On Sept. 16, 1921, three trains brought the Sells-Floto Circus to Vancouver after weeks of advertising. Circus workers pitched tents on a three-block area in the Hough neighborhood starting at Harney and 19th streets. Elephants pulled up tent poles and men pulled ropes, lifting fluttering canvas for the performances.
At 11 a.m. sharp, to the delight of crowds and school kids playing hooky, the grand parade marched from the circus grounds with 300 dapple-gray horses pulling colorful wagons east through the city. Brass music blared. In the crowd’s midst lurked a group of villains trying to blend in. One man stood next to his wife and children, a second near his girlfriend.
Sells-Floto promised two performances — one in the afternoon and another that night. After the final show, Roy Moore and Bert Orcutt planned to grab the cash receipts near the circus train. A truck loaded with 10 people headed to deposit the receipts in the train’s safe. When the street narrowed, three masked robbers brutally accosted the passengers until they relinquished their valuables. The criminals fled on Fourth Plain Boulevard toting a valise holding $30,000 in cash, checks and bank drafts.

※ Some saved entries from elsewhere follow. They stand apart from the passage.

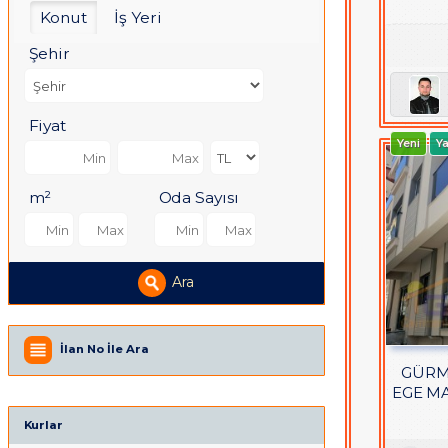
Konut
İş Yeri
Şehir
Fiyat
Yeni
Ya
m²
Oda Sayısı
Ara
İlan No İle Ara
GÜRM
EGE MA
Kurlar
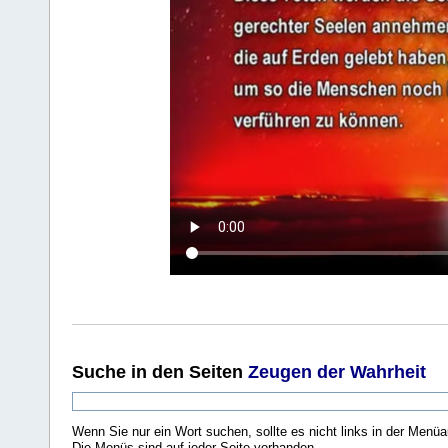
Suche
in den Seiten
Zeugen der Wahrheit
Wenn Sie nur ein Wort suchen, sollte es nicht links in der Menüa
Die Menüs sind auf jeder Seite vorhanden.
.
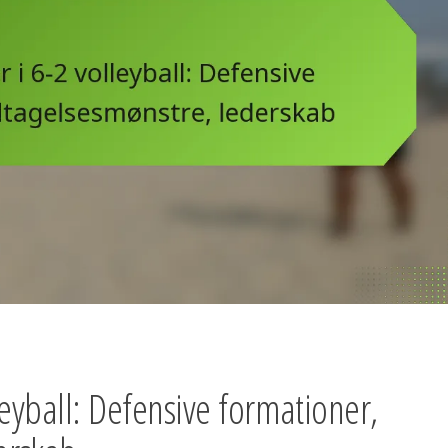
lleyball: Defensive formationer,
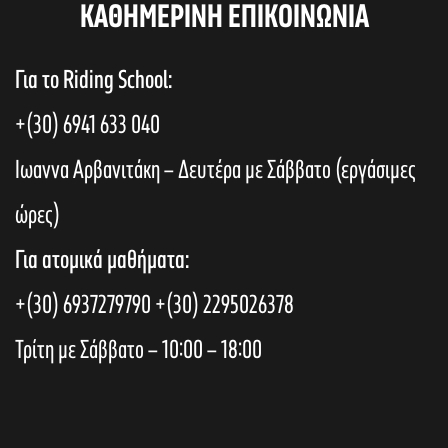
KAΘΗΜΕΡΙΝΗ ΕΠΙΚΟΙΝΩΝΙΑ
Για το Riding School:
+(30) 6941 633 040
Ιωαννα Αρβανιτάκη – Δευτέρα με Σάββατο (εργάσιμες
ώρες)
Για ατομικά μαθήματα:
+(30) 6937279790
+(30) 2295026378
Τρίτη με Σάββατο – 10:00 – 18:00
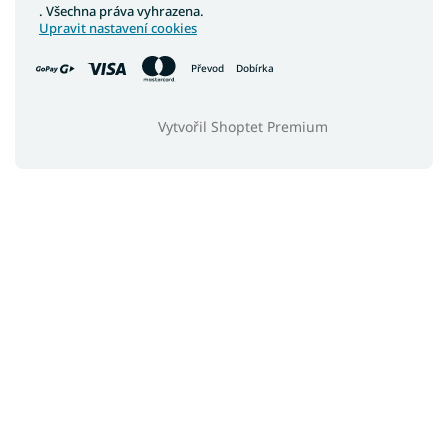
. Všechna práva vyhrazena.
Upravit nastavení cookies
Převod
Dobírka
Vytvořil Shoptet Premium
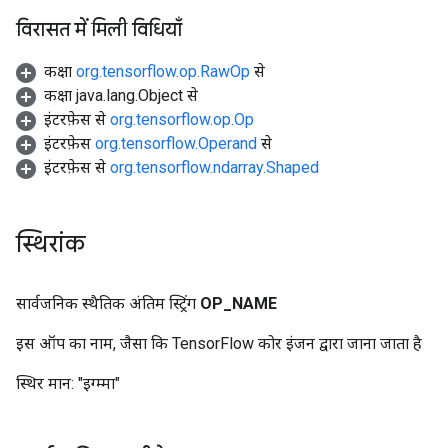
विरासत में मिली विधियाँ
कक्षा
org.tensorflow.op.RawOp
से
कक्षा java.lang.Object से
इंटरफ़ेस से
org.tensorflow.op.Op
इंटरफ़ेस
org.tensorflow.Operand
से
इंटरफ़ेस से
org.tensorflow.ndarray.Shaped
स्थिरांक
सार्वजनिक स्थैतिक अंतिम स्ट्रिंग
OP
_
NAME
इस ऑप का नाम, जैसा कि TensorFlow कोर इंजन द्वारा जाना जाता है
स्थिर मान:
"इग्म्मा"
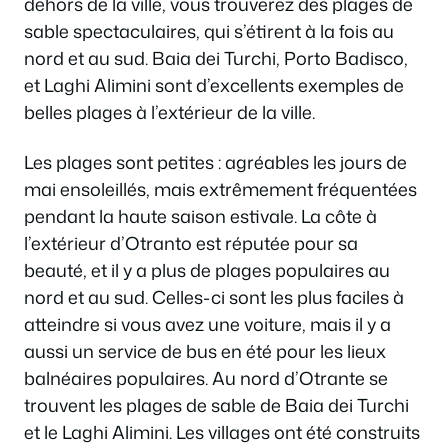
dehors de la ville, vous trouverez des plages de
sable spectaculaires, qui s’étirent à la fois au
nord et au sud. Baia dei Turchi, Porto Badisco,
et Laghi Alimini sont d’excellents exemples de
belles plages à l’extérieur de la ville.
Les plages sont petites : agréables les jours de
mai ensoleillés, mais extrêmement fréquentées
pendant la haute saison estivale. La côte à
l’extérieur d’Otranto est réputée pour sa
beauté, et il y a plus de plages populaires au
nord et au sud. Celles-ci sont les plus faciles à
atteindre si vous avez une voiture, mais il y a
aussi un service de bus en été pour les lieux
balnéaires populaires. Au nord d’Otrante se
trouvent les plages de sable de Baia dei Turchi
et le Laghi Alimini. Les villages ont été construits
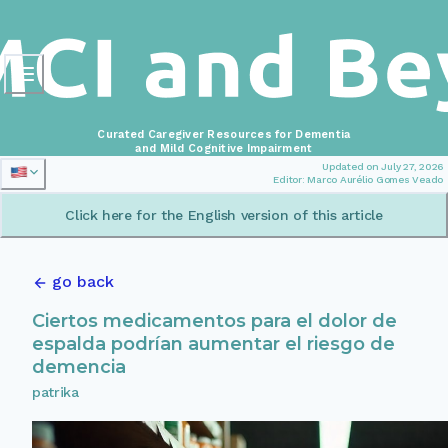
Curated Caregiver Resources for Dementia
and Mild Cognitive Impairment
Updated on July 27, 2026
Editor: Marco Aurélio Gomes Veado
Click here for the English version of this article
go back
Ciertos medicamentos para el dolor de
espalda podrían aumentar el riesgo de
demencia
patrika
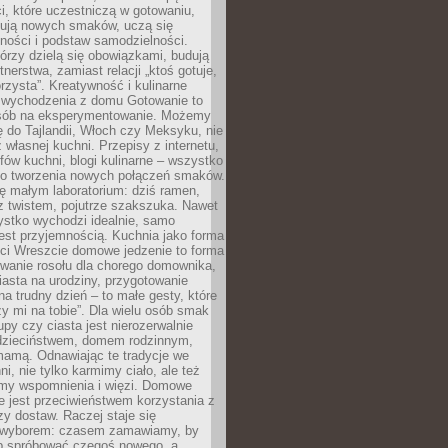
i, które uczestniczą w gotowaniu,
óbują nowych smaków, uczą się
ności i podstaw samodzielności.
tórzy dzielą się obowiązkami, budują
tnerstwa, zamiast relacji „ktoś gotuje,
orzysta”. Kreatywność i kulinarne
 wychodzenia z domu Gotowanie to
sób na eksperymentowanie. Możemy
ę do Tajlandii, Włoch czy Meksyku, nie
własnej kuchni. Przepisy z internetu,
fów kuchni, blogi kulinarne – wszystko
 do tworzenia nowych połączeń smaków.
ę małym laboratorium: dziś ramen,
i z twistem, pojutrze szakszuka. Nawet
zystko wychodzi idealnie, samo
est przyjemnością. Kuchnia jako forma
ości Wreszcie domowe jedzenie to forma
owanie rosołu dla chorego domownika,
iasta na urodziny, przygotowanie
a trudny dzień – to małe gesty, które
y mi na tobie”. Dla wielu osób smak
upy czy ciasta jest nierozerwalnie
dzieciństwem, domem rodzinnym,
mamą. Odnawiając te tradycje we
ni, nie tylko karmimy ciało, ale też
my wspomnienia i więzi. Domowe
e jest przeciwieństwem korzystania z
czy dostaw. Raczej staje się
wyborem: czasem zamawiamy, by
b spróbować czegoś nowego, a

Henry Burgy, police chief, called the theft the biggest Vancouver had seen. On Sept. 18, clues turned up near La Center. Near the bridge, officers uncovered a cache in the bushes holding the money mixed with clothes, notebooks and papers. Suspecting the robbers would return, officers hid alongside the road for 12 hours. They confronted the men, who ran. The officers fired; both outlaws tumbled. To the lawmen’s surprise, in the car sat women and children. Moore’s wife, Beth, dressed in men’s clothes, was potentially the third man.